((

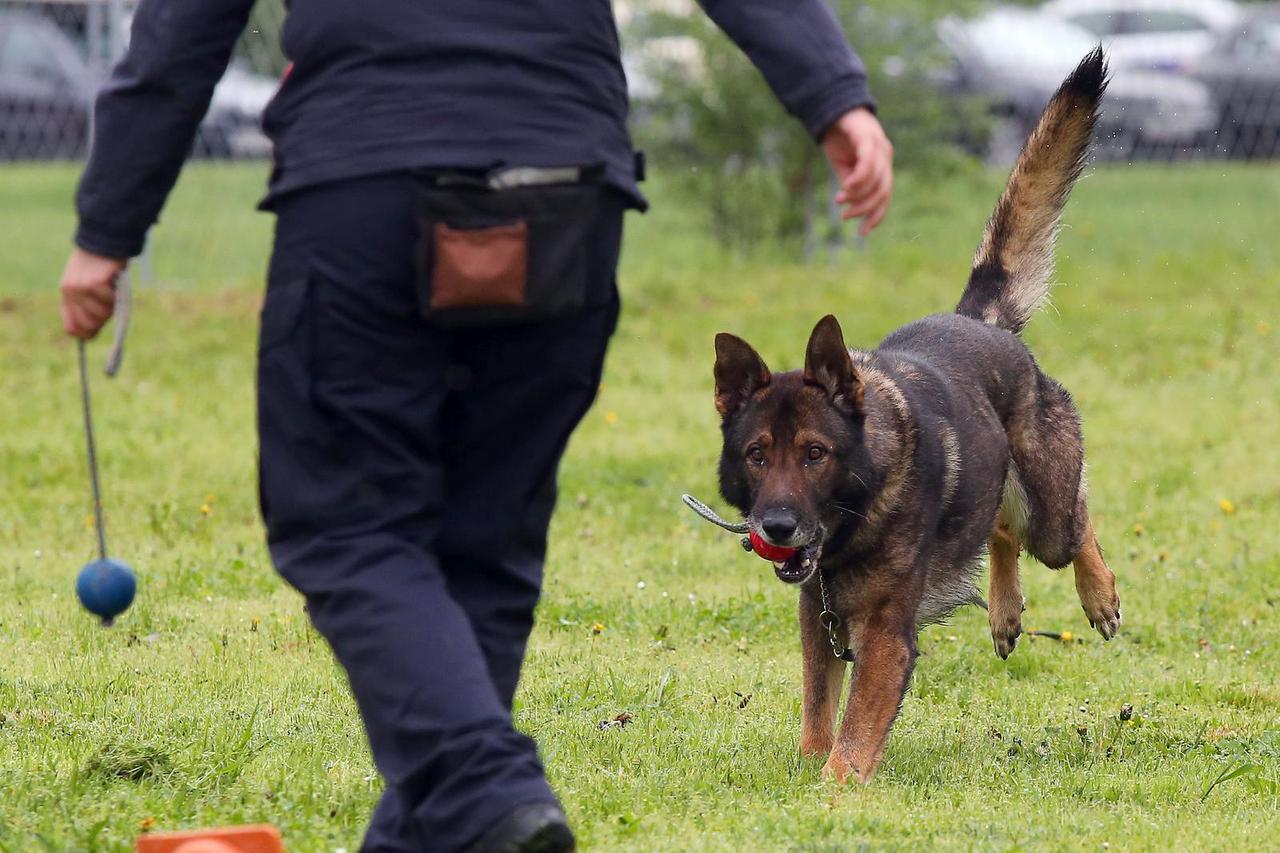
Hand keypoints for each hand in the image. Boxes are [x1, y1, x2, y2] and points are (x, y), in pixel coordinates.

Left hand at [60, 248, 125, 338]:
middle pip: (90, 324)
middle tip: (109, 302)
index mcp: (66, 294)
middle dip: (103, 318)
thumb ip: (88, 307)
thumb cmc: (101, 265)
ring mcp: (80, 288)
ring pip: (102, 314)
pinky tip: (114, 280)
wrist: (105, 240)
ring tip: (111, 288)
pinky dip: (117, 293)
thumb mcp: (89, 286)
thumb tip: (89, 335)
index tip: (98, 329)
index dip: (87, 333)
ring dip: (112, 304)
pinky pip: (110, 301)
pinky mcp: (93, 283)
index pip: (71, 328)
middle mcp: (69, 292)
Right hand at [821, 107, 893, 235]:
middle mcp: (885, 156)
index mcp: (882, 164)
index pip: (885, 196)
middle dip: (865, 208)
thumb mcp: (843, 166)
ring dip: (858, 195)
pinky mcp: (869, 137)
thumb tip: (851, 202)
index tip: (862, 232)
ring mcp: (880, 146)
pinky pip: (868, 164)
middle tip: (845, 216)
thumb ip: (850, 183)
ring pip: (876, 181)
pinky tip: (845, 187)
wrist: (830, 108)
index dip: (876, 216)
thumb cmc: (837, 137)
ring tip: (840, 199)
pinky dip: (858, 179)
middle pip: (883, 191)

))
((

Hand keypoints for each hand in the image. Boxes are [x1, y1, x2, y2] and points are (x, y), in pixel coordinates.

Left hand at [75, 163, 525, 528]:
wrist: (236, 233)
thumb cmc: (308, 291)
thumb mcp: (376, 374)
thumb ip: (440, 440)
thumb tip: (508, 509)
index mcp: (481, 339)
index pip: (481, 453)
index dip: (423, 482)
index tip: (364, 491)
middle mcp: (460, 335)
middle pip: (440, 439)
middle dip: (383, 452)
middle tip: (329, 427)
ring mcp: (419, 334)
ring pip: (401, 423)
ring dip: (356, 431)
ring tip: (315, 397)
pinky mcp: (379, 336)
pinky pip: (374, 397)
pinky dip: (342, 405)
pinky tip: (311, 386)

))
((

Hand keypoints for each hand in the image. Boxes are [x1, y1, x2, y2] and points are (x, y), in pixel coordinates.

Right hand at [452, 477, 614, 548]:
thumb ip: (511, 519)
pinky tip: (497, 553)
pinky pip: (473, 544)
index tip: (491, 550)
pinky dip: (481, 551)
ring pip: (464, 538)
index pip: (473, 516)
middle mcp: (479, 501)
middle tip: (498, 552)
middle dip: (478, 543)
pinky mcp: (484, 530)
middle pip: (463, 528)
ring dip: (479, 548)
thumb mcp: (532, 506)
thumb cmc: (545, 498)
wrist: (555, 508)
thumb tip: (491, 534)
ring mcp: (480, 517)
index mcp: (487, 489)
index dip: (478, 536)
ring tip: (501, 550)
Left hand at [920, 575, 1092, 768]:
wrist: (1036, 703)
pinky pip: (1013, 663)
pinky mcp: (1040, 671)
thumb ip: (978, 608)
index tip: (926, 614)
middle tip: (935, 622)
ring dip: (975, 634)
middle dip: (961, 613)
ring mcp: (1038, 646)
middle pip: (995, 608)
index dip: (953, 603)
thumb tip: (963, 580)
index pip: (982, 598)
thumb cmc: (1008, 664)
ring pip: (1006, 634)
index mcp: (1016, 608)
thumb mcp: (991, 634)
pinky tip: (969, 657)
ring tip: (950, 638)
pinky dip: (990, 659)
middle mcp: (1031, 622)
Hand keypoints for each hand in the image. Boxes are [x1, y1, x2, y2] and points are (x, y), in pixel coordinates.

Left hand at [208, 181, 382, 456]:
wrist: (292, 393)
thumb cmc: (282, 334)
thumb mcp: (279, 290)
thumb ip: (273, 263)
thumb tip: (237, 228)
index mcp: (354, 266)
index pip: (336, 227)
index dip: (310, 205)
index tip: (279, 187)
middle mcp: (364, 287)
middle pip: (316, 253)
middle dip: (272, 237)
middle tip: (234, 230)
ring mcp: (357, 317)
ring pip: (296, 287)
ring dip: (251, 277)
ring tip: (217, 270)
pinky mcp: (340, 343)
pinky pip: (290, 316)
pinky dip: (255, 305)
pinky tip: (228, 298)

))

In the data above, retype exactly and only the lines between the one holding "pinky dip: (481, 551)" and the one holding "ring tip: (501, 550)", inclusive.

## Response to this exercise
pinky dip: (481, 551)
ring pip: (464, 538)
index pip: (473, 516)
middle mcp: (479, 501)
middle tip: (498, 552)
middle dip: (478, 543)
pinky mcp: (484, 530)
middle pip: (463, 528)
ring dip: (479, 548)
thumb mcp: (532, 506)
thumb cmc: (545, 498)
wrist: (555, 508)
thumb tip: (491, 534)
ring mcp: (480, 517)
index mcp: (487, 489)
index dip: (478, 536)
ring tip: (501, 550)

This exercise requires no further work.